Brainy ESPN Insider looks at some data concerning why James Harden is one of the best players in the league, and puts his free throw shooting in context:

Entering Monday, he has attempted a league-leading 510 free throws. That puts him 45 ahead of second-place Kevin Durant (465). More impressive is that only five other players have even attempted more than 300 free throws this season — Dwight Howard (411), Bryant (374), Russell Westbrook (336), James (312) and Anthony (302). Harden is attempting a league-best 10.0 free throws per game and shooting 85.5 percent from the line, giving Houston a big advantage in the final minutes of close contests.

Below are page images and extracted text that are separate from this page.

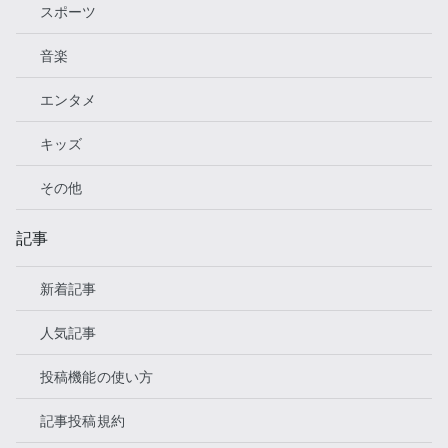
スポーツ
音楽
エンタメ
キッズ
その他
記事
新着記事
人気記事
投稿機能の使い方
記事投稿規約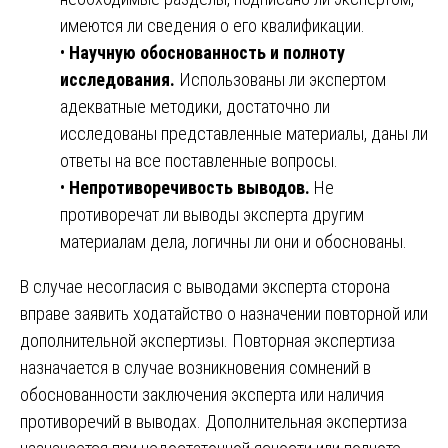
имеются ли сведения о его квалификации.
•
Научную обоснованность и полноту
исследования.
Использованы ли экспертом
адекватные методики, достаточно ли
исследованы представленные материалы, даны ли
ответы на все поставленные вопросы.
•
Непротиворечивость выводов.
Не
противоречат ли выводы эксперта другим
материалам дела, логичны ли они и обоснованы.
В случае несогласия с выводами эксперта сторона
вправе заявить ходатайство о назначении повторной или
дополнительной экспертизы. Повторная экспертиза
назначается в случае возникновения сомнений в
обоснованности заключения эксперта или наличия
противоречий в выводах. Дополнительная экспертиза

BrainierThis article by the San Diego State University MBA program breaks down the statistical improbability of what the Rockets did to the Warriors last week. Put your thinking cap on:

Statistically speaking we can expect a majority of our outcomes to fall within two standard deviations of the mean (our average).  This means, that if the Rockets took 40 threes, we could expect them to make, on average, 14.  But, if the Rockets shot 40 three-pointers a game for a whole season we could expect to see a majority of the results fall within plus or minus two standard deviations of our average; meaning the majority of our results would be in the range of 9–20 three pointers made per game when attempting 40 threes (note: our exact range is 8.1 to 20.1, but because our low range number is greater than 8 we cannot use 8 in our assumption).

This means the Rockets would only have a 2% chance of hitting our ‘high’ range number of 20 made threes.  The Rockets’ 23 makes were three standard deviations above the average.  As proven above, that has a 99.8% chance of NOT happening.

Brainiest – Jeremy Lin went to Harvard, y’all.